What are the top three things that every UBC Arts student should do before they graduate?
- Find time to publish! It can be hard to find the time to consider undergraduate or peer-reviewed publication opportunities amidst a never ending treadmill of deadlines and exams. Especially in the Faculty of Arts, students write countless papers which take hundreds of hours in total over at least four years! In hindsight, I would have considered how I could modify these writing assignments to fit the criteria for journal articles, as this would bridge the gap between course work and professional development.. My first publication just arrived at my front door and it felt great!
- Make friends with your professors. Professors are awesome. Each of them was once a student and many understand where you’re at: deadlines, writing assignments, and the stress of academia do not disappear in the professional world! In my experience, friendships with professors have extended well beyond my degree and have come to life through invitations to some of the most meaningful experiences of my undergraduate career, including travel and scholarship opportunities.

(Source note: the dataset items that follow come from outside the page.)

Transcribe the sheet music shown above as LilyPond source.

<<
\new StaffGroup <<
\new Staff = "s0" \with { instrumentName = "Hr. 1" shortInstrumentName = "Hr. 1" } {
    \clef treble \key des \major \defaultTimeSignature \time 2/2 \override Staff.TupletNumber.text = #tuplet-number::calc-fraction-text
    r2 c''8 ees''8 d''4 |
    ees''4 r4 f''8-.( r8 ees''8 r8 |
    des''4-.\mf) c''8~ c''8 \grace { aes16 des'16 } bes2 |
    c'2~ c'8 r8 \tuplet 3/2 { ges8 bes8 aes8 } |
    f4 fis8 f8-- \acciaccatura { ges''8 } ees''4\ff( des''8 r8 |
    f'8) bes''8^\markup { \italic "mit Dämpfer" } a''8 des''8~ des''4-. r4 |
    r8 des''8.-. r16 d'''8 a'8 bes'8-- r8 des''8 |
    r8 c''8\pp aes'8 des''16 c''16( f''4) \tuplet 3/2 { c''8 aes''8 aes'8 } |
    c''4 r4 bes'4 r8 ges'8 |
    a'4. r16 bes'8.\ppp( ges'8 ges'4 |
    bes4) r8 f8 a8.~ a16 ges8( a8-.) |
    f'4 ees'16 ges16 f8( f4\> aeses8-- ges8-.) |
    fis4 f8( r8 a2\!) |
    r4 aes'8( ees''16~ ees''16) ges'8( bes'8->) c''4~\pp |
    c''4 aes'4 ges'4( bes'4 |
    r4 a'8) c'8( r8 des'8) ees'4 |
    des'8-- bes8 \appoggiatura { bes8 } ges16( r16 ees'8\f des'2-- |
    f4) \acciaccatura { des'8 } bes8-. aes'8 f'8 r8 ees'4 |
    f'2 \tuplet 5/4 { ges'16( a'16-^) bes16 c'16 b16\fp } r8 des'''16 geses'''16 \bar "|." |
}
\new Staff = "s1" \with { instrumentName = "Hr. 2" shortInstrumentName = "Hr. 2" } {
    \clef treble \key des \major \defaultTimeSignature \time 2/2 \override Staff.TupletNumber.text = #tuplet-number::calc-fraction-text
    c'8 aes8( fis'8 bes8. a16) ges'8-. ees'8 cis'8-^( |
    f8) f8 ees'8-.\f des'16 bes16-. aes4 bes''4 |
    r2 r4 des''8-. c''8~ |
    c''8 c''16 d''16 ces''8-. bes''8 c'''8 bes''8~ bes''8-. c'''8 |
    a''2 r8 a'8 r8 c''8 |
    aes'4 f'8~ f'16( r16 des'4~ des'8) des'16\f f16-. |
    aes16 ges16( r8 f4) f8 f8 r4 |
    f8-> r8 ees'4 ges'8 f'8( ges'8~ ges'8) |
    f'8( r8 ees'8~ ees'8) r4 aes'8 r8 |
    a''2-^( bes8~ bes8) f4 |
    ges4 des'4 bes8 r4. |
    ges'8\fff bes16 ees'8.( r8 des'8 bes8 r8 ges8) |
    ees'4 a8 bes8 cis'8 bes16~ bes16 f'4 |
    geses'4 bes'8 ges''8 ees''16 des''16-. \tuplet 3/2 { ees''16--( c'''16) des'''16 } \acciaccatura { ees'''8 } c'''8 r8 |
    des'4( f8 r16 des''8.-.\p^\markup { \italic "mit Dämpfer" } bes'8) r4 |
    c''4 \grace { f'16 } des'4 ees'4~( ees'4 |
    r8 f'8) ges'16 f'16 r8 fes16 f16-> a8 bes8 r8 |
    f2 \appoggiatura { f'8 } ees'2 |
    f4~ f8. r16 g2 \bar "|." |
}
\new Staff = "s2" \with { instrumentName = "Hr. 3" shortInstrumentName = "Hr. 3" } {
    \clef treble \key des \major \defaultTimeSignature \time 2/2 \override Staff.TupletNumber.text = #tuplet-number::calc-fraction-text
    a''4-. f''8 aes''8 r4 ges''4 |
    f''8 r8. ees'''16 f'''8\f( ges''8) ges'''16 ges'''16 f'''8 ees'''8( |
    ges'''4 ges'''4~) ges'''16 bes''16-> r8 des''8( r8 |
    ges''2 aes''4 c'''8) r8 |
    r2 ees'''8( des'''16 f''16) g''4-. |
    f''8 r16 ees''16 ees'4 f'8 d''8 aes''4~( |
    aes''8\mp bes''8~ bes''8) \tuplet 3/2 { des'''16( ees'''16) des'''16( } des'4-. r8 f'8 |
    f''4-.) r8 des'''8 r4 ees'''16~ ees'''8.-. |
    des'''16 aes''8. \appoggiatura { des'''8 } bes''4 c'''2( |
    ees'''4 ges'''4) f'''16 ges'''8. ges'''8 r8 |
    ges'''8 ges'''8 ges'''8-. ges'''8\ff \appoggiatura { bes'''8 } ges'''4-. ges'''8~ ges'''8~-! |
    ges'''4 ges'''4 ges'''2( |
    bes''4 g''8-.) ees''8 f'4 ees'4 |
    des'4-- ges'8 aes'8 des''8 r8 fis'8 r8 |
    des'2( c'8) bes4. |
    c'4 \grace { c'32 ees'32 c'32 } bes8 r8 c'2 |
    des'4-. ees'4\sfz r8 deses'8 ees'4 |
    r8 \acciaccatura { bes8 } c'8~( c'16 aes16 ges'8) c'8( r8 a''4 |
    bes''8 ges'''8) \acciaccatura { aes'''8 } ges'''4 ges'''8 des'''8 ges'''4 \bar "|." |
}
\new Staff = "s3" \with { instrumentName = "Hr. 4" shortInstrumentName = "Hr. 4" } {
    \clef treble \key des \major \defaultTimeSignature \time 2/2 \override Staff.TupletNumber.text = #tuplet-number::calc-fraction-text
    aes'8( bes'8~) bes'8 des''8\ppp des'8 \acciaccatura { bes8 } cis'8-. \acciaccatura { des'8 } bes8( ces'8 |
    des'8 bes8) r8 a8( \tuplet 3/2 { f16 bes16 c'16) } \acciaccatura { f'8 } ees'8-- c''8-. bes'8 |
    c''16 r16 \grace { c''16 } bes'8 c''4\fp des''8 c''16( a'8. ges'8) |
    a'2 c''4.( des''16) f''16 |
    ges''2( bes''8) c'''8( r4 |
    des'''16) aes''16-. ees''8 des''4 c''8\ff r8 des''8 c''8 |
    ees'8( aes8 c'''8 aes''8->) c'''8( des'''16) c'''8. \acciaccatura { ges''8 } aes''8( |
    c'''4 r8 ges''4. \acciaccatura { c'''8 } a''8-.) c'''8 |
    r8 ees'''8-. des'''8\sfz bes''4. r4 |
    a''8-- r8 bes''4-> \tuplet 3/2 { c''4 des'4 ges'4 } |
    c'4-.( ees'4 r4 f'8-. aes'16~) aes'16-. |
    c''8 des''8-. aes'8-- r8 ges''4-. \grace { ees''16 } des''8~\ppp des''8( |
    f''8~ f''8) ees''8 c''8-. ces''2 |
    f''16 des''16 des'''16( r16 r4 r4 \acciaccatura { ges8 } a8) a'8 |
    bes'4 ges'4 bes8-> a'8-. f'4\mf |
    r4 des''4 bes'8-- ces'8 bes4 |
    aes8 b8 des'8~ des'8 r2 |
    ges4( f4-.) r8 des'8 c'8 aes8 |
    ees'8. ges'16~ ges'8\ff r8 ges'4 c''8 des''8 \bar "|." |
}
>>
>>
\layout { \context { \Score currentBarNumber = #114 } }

- If you don’t love something, don’t do it! Even for your resume! It’s not worth it!
What’s next for you?
This summer, I am flying to the Middle East with an international humanitarian organization – we will be spending time with Syrian refugees, and I will also be meeting the young adults that AMS Refugee Relief at UBC is privately sponsoring. We have raised $20,000 of the $40,000 necessary to privately sponsor this group: casual plug if anyone wants to donate on our website! After this, I am going to the U.K. to visit Oxford with friends, and then to France as an independent traveller.
This fall, I’m pursuing my Master of Arts with support from the Social Science and Humanities Research Council. As much as I have specific dreams and goals, life never unfolds quite as we expect. For example, coming to UBC in my first year, there is no part of me that thought I would be answering a Q&A for a leadership award. I’m excited for the many surprises to come!